Collected data:
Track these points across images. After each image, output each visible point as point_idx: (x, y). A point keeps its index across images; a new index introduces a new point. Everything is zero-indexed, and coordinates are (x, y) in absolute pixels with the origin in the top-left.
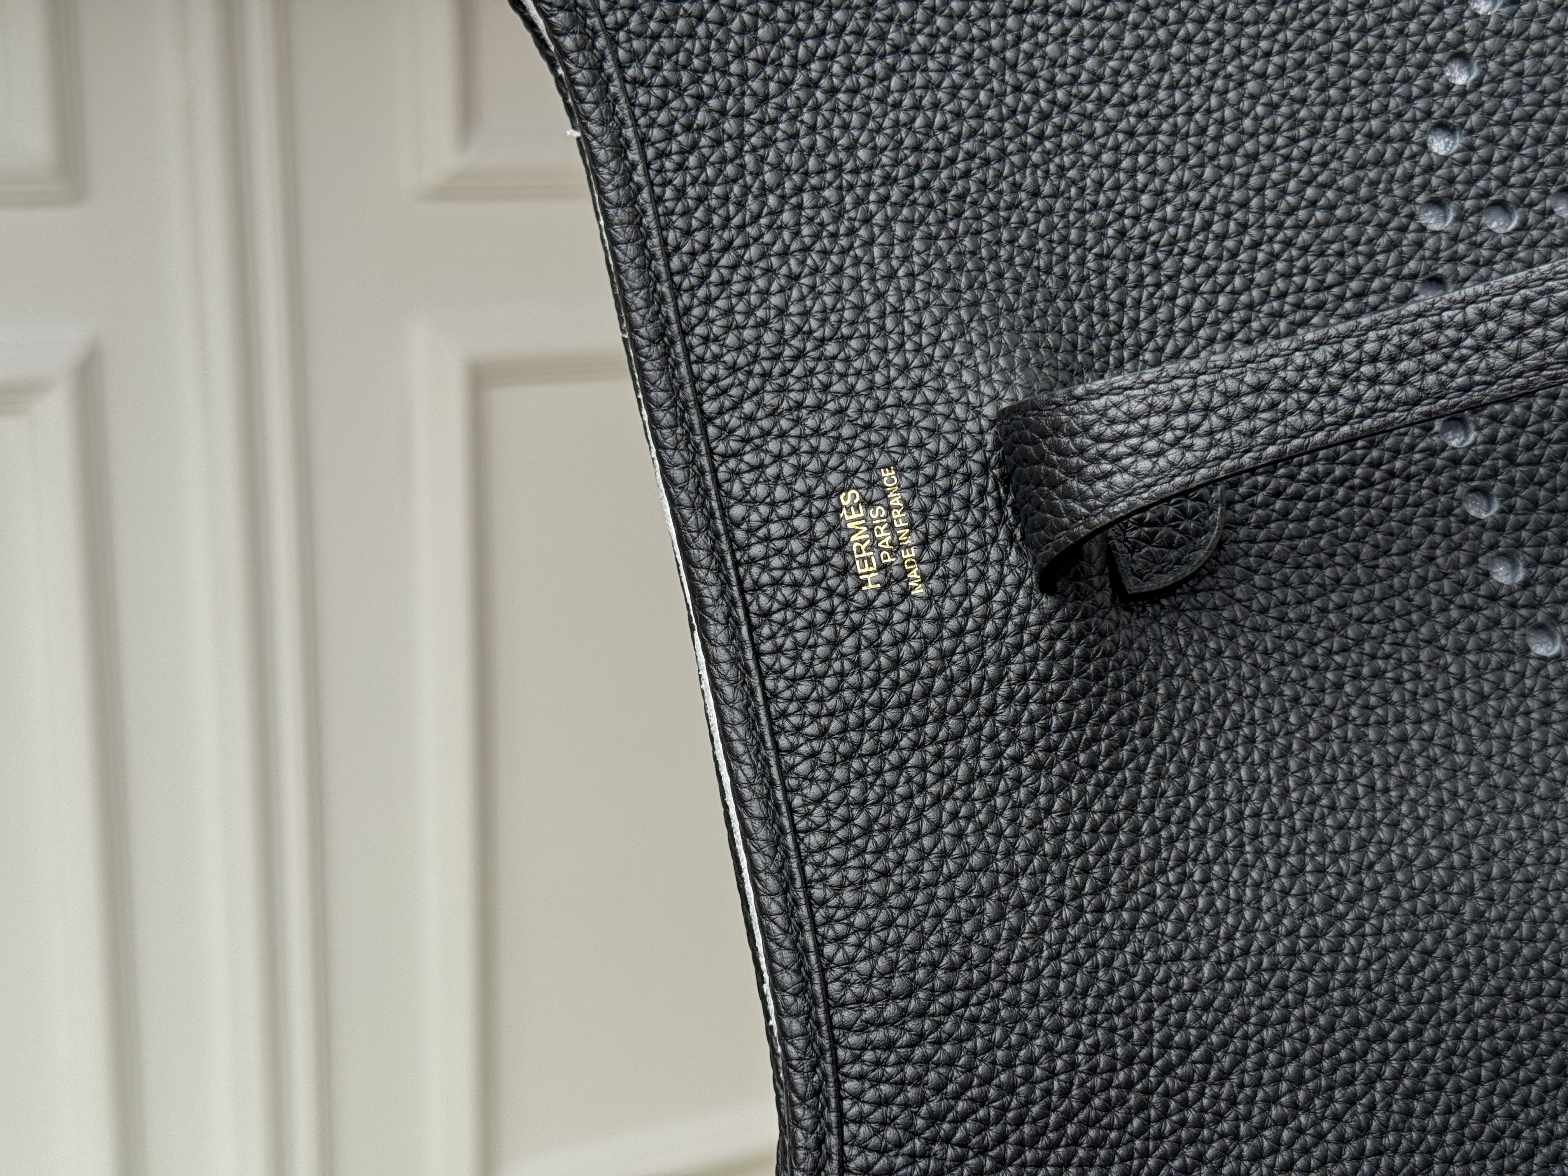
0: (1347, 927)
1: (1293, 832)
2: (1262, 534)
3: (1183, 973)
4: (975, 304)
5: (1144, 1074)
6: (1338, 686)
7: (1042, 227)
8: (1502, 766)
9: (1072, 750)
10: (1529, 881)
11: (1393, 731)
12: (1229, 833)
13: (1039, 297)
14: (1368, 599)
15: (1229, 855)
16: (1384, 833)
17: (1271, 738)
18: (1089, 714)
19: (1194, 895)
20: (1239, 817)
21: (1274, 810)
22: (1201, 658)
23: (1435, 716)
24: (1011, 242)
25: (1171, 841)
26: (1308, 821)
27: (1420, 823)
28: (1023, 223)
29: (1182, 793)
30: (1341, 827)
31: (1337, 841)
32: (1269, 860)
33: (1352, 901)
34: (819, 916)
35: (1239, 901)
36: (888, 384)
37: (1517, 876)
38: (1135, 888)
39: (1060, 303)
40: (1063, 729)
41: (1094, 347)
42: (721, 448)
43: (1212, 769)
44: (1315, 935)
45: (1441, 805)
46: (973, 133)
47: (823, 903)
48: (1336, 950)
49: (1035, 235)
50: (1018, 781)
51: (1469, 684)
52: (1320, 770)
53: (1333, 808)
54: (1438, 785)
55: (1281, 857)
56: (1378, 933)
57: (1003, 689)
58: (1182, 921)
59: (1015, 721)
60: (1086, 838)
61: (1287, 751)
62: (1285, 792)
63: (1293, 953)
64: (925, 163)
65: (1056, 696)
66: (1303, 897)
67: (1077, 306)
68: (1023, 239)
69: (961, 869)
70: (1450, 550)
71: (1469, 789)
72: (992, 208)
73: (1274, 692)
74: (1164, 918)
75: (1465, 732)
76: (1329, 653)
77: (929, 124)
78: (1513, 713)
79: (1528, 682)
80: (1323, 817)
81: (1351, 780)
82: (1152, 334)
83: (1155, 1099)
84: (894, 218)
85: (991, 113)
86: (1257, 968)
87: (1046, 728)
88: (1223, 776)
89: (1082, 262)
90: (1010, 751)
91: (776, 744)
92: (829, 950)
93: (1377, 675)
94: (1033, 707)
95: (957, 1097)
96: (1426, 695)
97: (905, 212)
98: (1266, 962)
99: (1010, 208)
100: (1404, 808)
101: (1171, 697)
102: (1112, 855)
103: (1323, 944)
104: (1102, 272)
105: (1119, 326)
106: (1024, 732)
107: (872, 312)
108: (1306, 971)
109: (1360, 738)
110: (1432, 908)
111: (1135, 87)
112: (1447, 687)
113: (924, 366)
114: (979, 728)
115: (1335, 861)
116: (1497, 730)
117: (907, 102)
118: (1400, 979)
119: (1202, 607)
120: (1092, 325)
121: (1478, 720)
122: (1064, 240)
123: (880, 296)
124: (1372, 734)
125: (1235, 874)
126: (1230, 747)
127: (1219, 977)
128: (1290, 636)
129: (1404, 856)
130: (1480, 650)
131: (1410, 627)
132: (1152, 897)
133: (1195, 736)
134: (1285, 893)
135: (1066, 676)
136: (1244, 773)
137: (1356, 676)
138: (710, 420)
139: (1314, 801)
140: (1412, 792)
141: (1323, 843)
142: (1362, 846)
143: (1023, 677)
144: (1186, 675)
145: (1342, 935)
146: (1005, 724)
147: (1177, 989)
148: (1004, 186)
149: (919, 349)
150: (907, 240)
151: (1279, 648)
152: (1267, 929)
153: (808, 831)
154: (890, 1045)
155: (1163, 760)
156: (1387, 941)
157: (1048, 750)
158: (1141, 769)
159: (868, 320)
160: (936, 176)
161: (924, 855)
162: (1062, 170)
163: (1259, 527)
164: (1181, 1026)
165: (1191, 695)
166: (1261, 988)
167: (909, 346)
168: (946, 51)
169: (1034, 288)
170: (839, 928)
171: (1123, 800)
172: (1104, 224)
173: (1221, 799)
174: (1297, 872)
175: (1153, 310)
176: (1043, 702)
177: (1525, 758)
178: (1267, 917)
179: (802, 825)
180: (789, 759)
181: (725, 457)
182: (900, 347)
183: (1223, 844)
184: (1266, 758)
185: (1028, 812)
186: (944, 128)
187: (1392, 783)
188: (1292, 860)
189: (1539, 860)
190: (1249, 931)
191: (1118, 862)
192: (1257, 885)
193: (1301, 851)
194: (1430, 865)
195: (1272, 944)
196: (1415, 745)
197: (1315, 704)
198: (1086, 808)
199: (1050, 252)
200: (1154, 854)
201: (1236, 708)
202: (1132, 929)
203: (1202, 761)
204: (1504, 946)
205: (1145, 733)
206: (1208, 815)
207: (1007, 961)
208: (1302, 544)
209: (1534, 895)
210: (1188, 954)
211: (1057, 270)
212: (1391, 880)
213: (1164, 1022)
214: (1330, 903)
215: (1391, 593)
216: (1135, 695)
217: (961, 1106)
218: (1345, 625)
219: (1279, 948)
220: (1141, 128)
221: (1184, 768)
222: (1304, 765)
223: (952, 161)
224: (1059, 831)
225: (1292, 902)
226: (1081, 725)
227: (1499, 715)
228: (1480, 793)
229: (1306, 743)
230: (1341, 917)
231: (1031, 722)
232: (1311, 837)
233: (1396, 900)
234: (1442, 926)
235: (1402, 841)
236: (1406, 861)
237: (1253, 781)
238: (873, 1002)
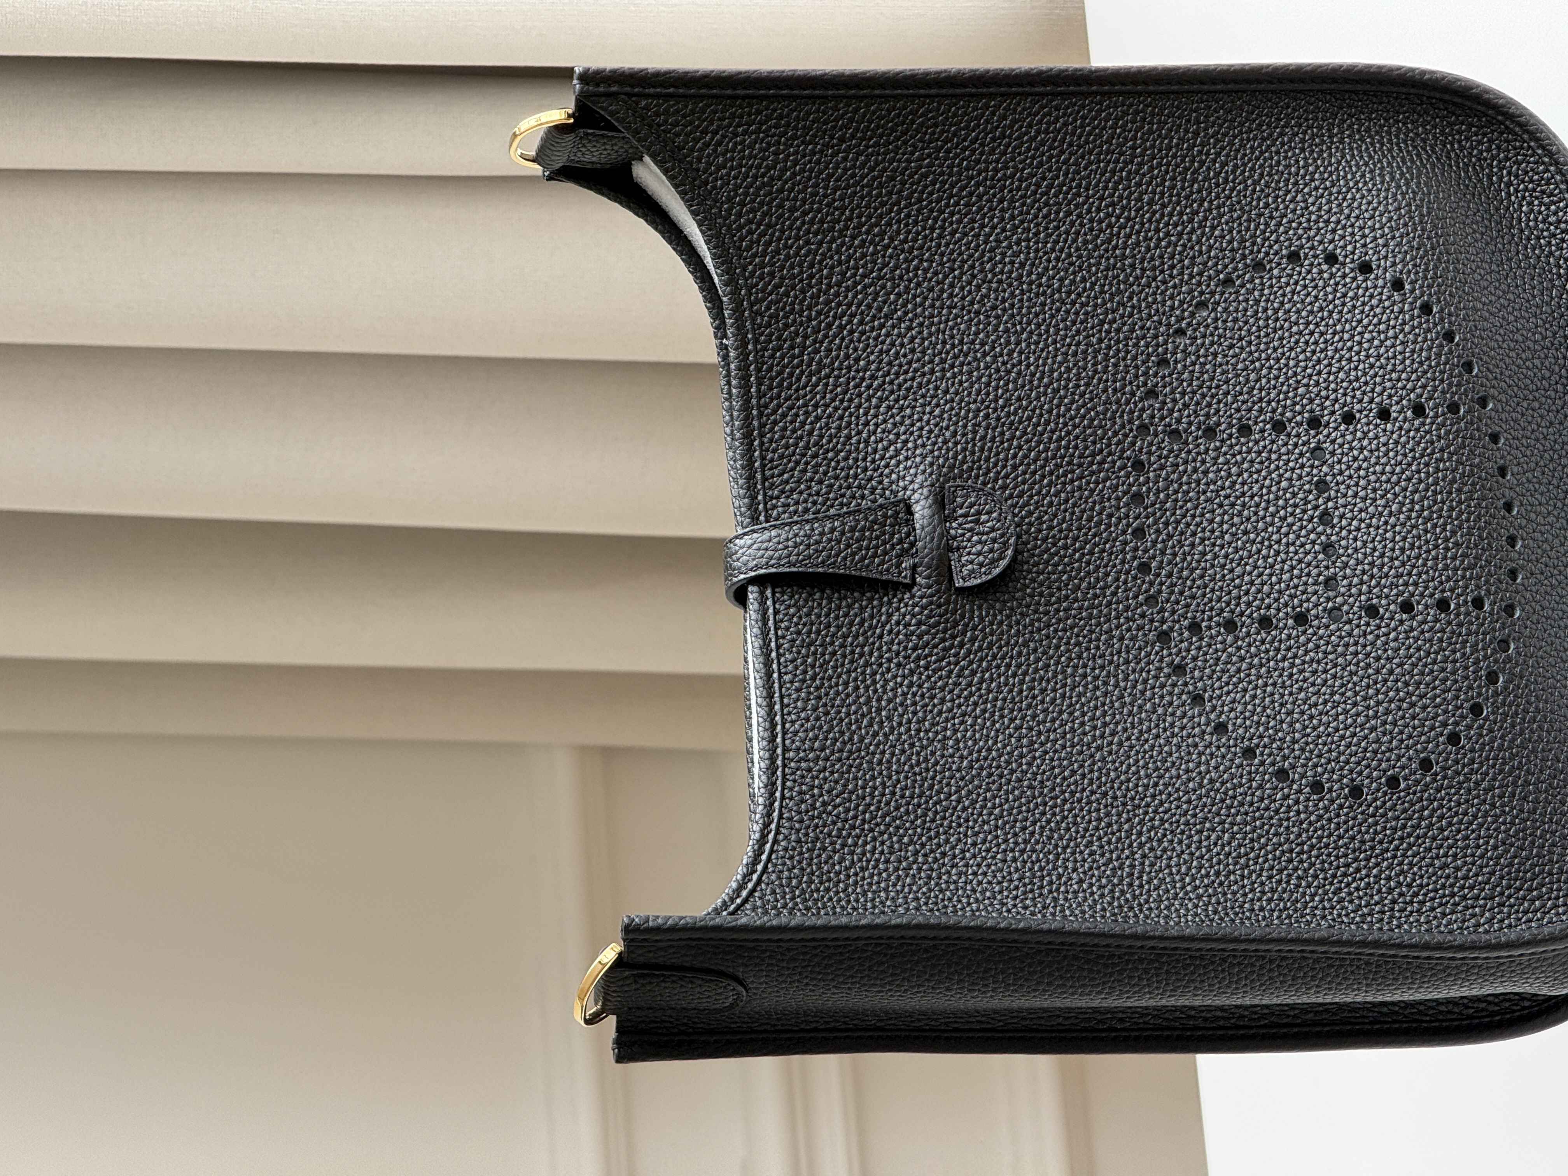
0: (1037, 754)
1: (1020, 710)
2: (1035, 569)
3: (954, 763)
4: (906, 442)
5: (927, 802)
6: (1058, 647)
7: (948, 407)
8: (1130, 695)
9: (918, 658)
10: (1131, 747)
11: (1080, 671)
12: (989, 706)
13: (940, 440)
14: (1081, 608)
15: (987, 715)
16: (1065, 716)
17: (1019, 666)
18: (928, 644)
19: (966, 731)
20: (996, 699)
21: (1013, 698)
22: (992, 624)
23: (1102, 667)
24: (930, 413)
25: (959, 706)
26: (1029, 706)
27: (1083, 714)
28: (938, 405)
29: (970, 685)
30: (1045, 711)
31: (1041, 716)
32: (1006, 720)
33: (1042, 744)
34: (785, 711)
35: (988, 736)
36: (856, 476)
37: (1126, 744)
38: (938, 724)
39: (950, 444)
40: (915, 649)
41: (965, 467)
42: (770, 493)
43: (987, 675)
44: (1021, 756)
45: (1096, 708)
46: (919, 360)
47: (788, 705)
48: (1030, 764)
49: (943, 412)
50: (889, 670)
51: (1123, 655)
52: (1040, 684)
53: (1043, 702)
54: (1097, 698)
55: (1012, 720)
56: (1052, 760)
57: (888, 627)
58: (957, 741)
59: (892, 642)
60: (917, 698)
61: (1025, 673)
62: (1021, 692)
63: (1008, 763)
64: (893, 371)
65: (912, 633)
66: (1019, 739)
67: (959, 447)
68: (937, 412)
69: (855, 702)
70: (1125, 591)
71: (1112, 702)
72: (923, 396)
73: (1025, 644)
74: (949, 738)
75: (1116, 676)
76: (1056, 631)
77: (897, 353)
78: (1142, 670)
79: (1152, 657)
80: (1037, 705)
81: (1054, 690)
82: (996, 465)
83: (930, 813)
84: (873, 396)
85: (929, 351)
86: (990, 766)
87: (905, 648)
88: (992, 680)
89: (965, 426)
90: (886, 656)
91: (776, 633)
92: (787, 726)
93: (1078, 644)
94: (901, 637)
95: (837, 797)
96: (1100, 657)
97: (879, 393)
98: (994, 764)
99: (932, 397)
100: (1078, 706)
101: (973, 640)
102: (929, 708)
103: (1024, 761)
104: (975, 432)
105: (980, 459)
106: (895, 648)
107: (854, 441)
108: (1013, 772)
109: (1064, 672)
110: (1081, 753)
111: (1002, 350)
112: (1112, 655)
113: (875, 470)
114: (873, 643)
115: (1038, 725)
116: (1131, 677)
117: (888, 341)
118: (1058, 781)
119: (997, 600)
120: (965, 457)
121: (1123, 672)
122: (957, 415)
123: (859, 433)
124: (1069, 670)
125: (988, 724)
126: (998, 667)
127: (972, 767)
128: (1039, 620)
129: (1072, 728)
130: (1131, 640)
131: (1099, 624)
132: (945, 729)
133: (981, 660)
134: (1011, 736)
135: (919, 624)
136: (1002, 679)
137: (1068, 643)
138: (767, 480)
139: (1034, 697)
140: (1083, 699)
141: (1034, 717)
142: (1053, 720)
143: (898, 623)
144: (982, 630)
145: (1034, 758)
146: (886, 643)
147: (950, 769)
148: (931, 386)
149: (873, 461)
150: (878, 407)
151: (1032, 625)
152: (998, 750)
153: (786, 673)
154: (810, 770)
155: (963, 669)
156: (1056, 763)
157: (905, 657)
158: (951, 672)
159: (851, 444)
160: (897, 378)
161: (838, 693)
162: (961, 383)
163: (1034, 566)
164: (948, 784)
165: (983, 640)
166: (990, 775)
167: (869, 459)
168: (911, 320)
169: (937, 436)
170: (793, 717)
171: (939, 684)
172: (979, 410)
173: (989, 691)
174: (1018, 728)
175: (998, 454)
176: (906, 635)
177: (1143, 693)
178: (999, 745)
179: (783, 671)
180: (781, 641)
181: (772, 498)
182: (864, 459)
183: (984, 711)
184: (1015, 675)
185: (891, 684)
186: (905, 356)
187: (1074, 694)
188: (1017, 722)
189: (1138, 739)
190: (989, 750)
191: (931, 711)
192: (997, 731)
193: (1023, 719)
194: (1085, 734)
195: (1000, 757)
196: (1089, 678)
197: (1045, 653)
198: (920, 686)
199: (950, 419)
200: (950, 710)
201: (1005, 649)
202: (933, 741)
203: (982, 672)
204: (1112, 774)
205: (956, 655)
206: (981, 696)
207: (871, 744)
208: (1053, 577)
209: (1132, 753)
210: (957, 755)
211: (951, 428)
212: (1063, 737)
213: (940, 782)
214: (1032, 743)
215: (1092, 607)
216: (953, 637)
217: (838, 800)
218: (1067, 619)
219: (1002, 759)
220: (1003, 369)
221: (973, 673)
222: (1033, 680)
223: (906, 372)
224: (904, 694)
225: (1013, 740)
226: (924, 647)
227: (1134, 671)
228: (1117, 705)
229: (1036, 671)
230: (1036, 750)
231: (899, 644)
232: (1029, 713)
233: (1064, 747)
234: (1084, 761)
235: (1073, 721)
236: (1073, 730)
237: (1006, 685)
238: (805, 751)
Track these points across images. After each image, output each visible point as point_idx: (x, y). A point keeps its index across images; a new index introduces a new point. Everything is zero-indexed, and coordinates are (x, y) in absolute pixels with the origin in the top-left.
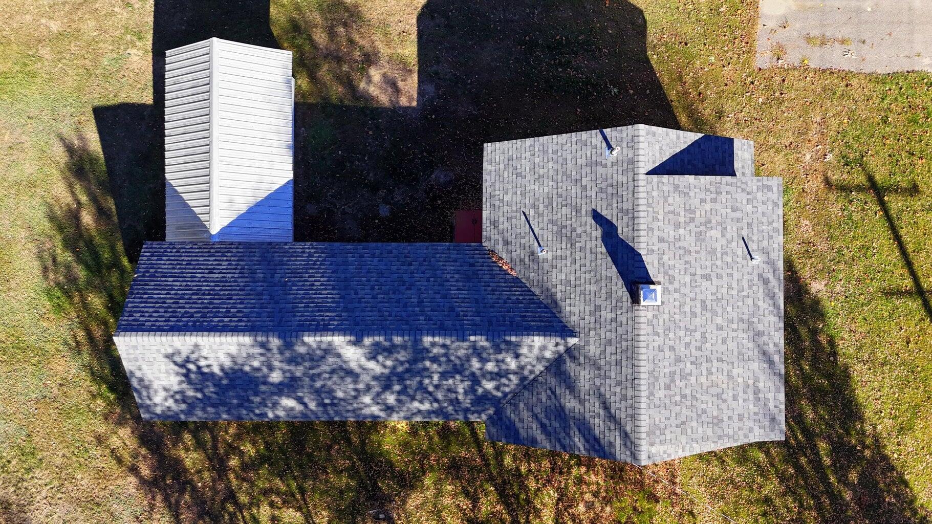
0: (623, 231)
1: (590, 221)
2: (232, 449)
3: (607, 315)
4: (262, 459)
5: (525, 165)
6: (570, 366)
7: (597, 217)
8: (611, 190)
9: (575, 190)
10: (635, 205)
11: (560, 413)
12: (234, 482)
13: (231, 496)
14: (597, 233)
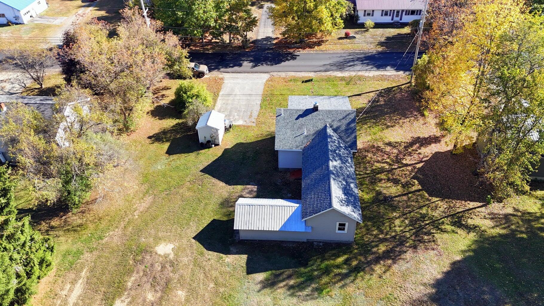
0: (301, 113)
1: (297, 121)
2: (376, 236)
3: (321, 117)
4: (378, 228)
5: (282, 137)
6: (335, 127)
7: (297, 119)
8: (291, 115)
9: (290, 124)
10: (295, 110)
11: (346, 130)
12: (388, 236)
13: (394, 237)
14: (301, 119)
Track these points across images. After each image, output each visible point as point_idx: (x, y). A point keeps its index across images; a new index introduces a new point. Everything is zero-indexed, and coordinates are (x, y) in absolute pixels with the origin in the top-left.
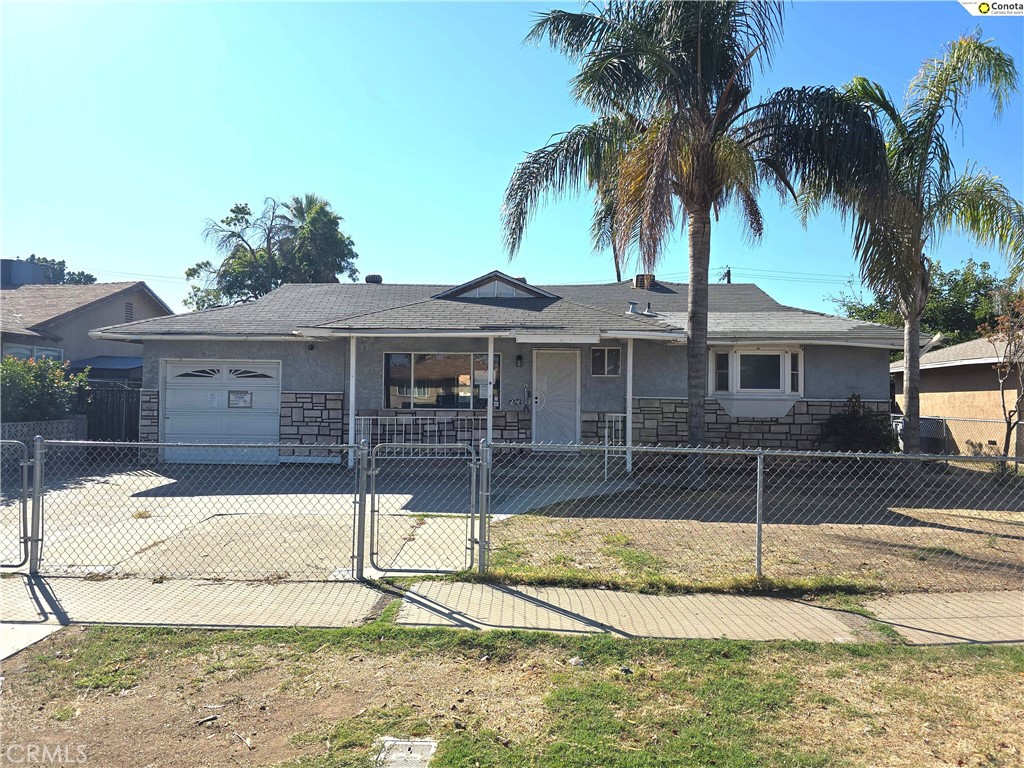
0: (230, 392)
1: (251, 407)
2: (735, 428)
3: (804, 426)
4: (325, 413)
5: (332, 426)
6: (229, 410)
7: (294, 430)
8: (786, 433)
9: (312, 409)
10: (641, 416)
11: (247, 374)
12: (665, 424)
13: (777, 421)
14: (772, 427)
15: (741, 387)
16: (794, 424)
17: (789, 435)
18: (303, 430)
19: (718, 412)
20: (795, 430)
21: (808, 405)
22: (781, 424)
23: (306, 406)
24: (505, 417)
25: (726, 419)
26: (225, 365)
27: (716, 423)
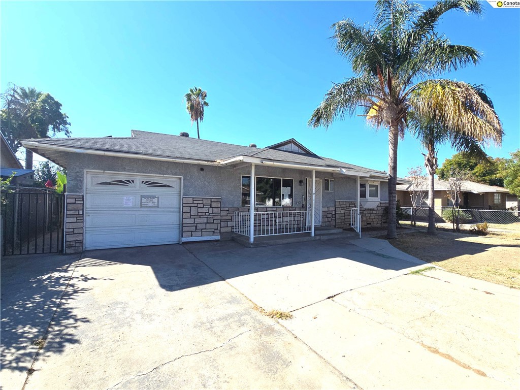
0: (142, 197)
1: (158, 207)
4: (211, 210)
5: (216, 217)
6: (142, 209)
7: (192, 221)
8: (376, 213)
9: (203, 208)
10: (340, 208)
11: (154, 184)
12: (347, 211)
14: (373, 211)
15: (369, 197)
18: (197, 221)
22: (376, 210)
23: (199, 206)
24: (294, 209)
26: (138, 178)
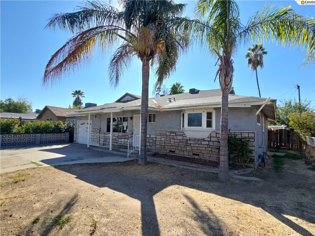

> **What you are asked to do**: Can you write out, word for word, the rows above from the very first line through the line containing "4: (975, 304)", with both ends included? Leave the pictures out.

> **Answer space**:
Track these points across images. After each image, output each visible point as point_idx: (x, y). A point keeps its index across images; a new index introduces a new point. Everything is zero-indexed, and coordinates are (x, y) in absolute pixels with the origin in the top-left.
0: (1347, 927)
1: (1293, 832)
2: (1262, 534)
3: (1183, 973)
4: (975, 304)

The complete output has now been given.